BEGIN Quoted passage

In this blog, we’ll walk through the end-to-end process of auditing user access in Databricks, starting from the basics and advancing into more granular and complex techniques using system tables.


📘 Table of Contents

  1. Introduction to Unity Catalog & System Tables
  2. Key System Schemas for Auditing
  3. Getting Started: Viewing Grants and Permissions
  4. Tracking Access Patterns and Activity
  5. Advanced Auditing with Join Scenarios
  6. Visualizing Audit Data
  7. Security Best Practices for Access Audits
  8. Conclusion

1. 🧠 Introduction to Unity Catalog & System Tables

Unity Catalog is Databricks’ unified governance solution for data and AI assets. It enables centralized access control, auditing, and lineage tracking across all Databricks workspaces.

To support auditing, system tables were introduced. These are built-in tables automatically populated by Databricks and can be queried like regular tables using SQL.

Why System Tables Matter:

  • Centralized logging of user actions
  • SQL-based access to audit data
  • Ready integration with BI tools
  • Real-time monitoring capabilities

2. 🗃️ Key System Schemas for Auditing

Schema NamePurpose
system.accessTracks access events, successful and failed
system.computeLogs cluster and compute usage events
system.billingTracks usage and cost details
system.information_schemaShows grants, users, and privileges

3. 🧾 Getting Started: Viewing Grants and Permissions

Start with the information_schema.table_privileges table to understand who has access to what.

END Quoted passage

> _Study questions_:
[A] List every reason the Databricks access-auditing post gives under "Why System Tables Matter:".
[B] Retype the Databricks access-auditing post between "Unity Catalog is" and "all Databricks workspaces.", inclusive.

BEGIN Dataset excerpts

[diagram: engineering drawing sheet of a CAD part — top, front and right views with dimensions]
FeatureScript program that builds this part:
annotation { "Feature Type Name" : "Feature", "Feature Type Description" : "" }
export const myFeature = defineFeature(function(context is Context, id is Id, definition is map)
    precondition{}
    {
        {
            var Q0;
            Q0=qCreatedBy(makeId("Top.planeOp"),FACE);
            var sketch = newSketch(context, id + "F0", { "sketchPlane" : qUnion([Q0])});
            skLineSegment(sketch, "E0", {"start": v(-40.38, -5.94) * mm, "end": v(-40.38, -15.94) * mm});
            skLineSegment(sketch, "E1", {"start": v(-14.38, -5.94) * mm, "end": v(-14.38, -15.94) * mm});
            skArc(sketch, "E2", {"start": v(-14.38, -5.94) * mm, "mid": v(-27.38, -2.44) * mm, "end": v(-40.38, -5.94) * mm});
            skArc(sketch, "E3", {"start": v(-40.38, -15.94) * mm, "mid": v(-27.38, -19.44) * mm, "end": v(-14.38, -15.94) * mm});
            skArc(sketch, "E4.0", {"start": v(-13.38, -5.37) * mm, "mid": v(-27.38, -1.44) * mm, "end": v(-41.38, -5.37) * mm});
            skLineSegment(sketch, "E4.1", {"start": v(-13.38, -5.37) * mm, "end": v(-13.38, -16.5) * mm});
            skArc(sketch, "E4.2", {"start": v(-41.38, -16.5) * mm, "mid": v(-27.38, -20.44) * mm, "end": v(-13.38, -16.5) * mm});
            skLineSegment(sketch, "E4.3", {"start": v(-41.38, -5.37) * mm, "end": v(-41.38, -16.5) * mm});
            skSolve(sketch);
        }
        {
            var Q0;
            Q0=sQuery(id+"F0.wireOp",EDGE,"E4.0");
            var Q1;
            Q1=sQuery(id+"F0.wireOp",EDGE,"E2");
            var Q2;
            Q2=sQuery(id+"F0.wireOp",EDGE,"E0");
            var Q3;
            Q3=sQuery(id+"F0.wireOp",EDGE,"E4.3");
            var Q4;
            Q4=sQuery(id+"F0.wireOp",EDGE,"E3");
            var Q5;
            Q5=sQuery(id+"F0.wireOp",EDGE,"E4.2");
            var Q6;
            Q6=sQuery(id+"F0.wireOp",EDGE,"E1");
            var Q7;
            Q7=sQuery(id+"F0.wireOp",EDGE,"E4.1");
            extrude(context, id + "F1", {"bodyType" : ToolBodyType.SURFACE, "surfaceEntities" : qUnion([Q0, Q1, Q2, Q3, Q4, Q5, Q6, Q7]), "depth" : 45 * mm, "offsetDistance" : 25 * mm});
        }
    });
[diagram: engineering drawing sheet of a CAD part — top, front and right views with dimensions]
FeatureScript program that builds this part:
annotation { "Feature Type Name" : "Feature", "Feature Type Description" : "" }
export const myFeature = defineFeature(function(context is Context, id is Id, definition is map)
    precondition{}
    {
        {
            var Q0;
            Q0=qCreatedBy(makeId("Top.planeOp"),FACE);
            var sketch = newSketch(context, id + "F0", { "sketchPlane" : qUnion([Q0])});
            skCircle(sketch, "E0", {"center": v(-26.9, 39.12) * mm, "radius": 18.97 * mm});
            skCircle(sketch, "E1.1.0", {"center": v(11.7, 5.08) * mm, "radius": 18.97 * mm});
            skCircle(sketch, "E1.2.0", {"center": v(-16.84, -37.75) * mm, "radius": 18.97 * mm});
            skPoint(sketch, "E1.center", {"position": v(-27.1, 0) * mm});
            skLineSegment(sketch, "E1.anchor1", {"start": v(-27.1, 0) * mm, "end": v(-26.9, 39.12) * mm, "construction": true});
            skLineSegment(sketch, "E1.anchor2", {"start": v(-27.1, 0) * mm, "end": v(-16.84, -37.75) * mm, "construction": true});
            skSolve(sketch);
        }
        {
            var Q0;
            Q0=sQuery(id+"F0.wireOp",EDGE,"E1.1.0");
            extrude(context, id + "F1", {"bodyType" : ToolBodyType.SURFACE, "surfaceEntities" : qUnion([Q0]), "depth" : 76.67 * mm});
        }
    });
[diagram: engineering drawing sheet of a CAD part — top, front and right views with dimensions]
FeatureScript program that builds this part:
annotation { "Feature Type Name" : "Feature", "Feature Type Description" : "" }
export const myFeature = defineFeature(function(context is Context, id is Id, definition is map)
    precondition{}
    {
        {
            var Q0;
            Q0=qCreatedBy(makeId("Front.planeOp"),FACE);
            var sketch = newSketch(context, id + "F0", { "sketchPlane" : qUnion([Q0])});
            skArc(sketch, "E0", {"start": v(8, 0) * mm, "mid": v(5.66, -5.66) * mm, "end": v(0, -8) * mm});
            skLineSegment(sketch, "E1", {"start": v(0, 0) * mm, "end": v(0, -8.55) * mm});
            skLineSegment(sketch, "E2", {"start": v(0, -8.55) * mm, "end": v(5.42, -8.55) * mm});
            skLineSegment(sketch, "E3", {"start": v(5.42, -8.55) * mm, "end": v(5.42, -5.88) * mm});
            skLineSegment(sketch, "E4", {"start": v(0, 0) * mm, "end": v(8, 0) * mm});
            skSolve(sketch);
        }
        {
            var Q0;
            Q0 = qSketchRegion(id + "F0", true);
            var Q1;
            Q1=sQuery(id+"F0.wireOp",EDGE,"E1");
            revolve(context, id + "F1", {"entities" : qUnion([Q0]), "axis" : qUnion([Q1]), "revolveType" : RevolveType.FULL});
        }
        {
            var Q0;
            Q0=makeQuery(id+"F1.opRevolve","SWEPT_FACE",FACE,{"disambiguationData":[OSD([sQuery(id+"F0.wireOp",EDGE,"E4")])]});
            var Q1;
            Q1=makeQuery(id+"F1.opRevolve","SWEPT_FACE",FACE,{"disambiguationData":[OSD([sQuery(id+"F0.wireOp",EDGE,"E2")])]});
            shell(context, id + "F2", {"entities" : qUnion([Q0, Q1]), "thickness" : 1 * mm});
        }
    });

END Dataset excerpts

> _Responses to the tasks_:
[A]
- Centralized logging of user actions
- SQL-based access to audit data
- Ready integration with BI tools
- Real-time monitoring capabilities

[B]
Unity Catalog is Databricks’ unified governance solution for data and AI assets. It enables centralized access control, auditing, and lineage tracking across all Databricks workspaces.